> Supports a unique multi-hop network topology leading to a distribution tree for each queue, thereby leading to network bandwidth savings for certain use cases.
This is very interesting. One of the benefits of Kafka is partition routing so I'm curious to learn how this may compare.
No idea, but I am interested too. One of the reasons this was probably created was because of a network constrained environment where data is expensive in more than one way.
Bloomberg (who built this) operate a system that makes money by transmitting the same data to a huge amount of clients. Having one server transmit the same piece of information to a million client is approximately 500 times slower than having one server transmit it to 1000 proxies who each pass it on to 1000 end users.
The actual architecture of most of these systems in finance relies heavily on UDP multicast, which is a technology that big tech has basically forgotten because it can be tough to administer at large scale.
Multicast puts the entire load of distributing the data in its natural place: the network. The pub/sub queues that the rest of the world uses are more complicated and a lot worse.
This appears to be the beginning of a "cloud-native" bloomberg that can't lean on multicast.

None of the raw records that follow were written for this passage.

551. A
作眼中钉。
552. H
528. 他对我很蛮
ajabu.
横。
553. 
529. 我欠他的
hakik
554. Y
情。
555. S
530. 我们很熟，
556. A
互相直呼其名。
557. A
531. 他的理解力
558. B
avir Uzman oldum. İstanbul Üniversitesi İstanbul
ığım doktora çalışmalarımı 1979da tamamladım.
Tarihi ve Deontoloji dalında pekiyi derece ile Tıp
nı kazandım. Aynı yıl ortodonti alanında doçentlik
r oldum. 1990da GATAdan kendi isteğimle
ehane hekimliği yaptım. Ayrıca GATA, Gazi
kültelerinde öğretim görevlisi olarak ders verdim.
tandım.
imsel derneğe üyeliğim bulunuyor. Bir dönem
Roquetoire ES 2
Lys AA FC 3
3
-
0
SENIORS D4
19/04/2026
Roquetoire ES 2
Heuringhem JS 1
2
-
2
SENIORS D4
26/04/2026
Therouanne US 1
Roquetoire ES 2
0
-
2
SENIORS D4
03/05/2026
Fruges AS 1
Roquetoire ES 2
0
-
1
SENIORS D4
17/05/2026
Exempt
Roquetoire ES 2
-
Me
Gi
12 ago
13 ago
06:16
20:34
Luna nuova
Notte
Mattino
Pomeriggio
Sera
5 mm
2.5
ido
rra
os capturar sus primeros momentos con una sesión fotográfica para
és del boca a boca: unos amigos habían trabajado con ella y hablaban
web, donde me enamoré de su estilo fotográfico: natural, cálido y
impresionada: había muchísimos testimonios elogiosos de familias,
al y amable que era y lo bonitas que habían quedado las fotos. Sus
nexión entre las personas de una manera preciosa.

UDP Multicast relies on constantly throwing out the entire state of your system in order to be reliable, whereas with TCP you only need to throw out changes. This is fine in finance because the state is changing constantly anyway so you might as well just continually throw out the multicast traffic.
Message queuing is a more complicated system, but it allows you to push the bulk of your work out to the distributed network instead of concentrating it on the producer.
That is definitely not true about state management - you can build very TCP-like systems on top of UDP (see QUIC), and the final adaptation you need is to figure out how to make that work with multicast (a non-trivial adaptation, but possible). Once you do, you have the foundations of a pub/sub system in the form of a one-to-many (or many-to-many if you are brave enough) network protocol, and now you basically only have to figure out how to do state recovery of new clients and clients who are behind, and that can basically just be a database. The system described in the OP is kind of a combination of a database and load balancer in order to do this over unicast connections.
You have to do this state management with a TCP-based system anyway - the use of TCP doesn't magically come with the full state of past messages.
This is not right in finance at least. Messages updates are typically incremental just like in TCP. The reliability problem is dealt with with careful network stack tuning, core affinity and out of band recovery.
Check out 0MQ (ZeroMQ), Informatica Ultra Messaging (formerly 29 West), and aeron.io
They create reliable uni/multicast protocols over UDP, including strategies for NAK storms etc.
Yes, UDP on top of IP multicast - UDP is a pretty thin layer on top of IP in general, and the IP protocol is deceptively powerful. You just can't run protocols like TCP over IP multicast.
Specifically, egress from Cloud Providers (transmitting data from inside the cloud to a computer outside the cloud) is the usual culprit for being "very expensive". It's part of a pricing strategy by cloud providers that encourages folks to put all their infrastructure inside of the cloud and to have none of it outside the cloud. As one example of the ink spilled over this topic, see this discussion from 2 years ago about AWS's very high egress fees:
Ingress can also be costly especially if there is a steady state of high load traffic sent from on-prem machines to machines inside cloud (not sure about aws but have experienced this with azure where we had to resort to buy their expressroute which was very costly and ultimately unsustainable for us)
Something else I was caught out on recently is cross availability zone traffic, especially for multi AZ kubernetes where the nodes are very chatty. It's possible to get the services to consider network topology to limit cross az traffic, but it's not the default.
maybe if you're hosting replicas or proxies outside of a highcost bandwith area?
low cost end replicas at the end. if the bandwidth usage is half the cost in their multihop topology, 14XXXX compared to 16XXXX? depends on the number of proxies or replication and pricing.
This is very interesting. One of the benefits of Kafka is partition routing so I'm curious to learn how this may compare.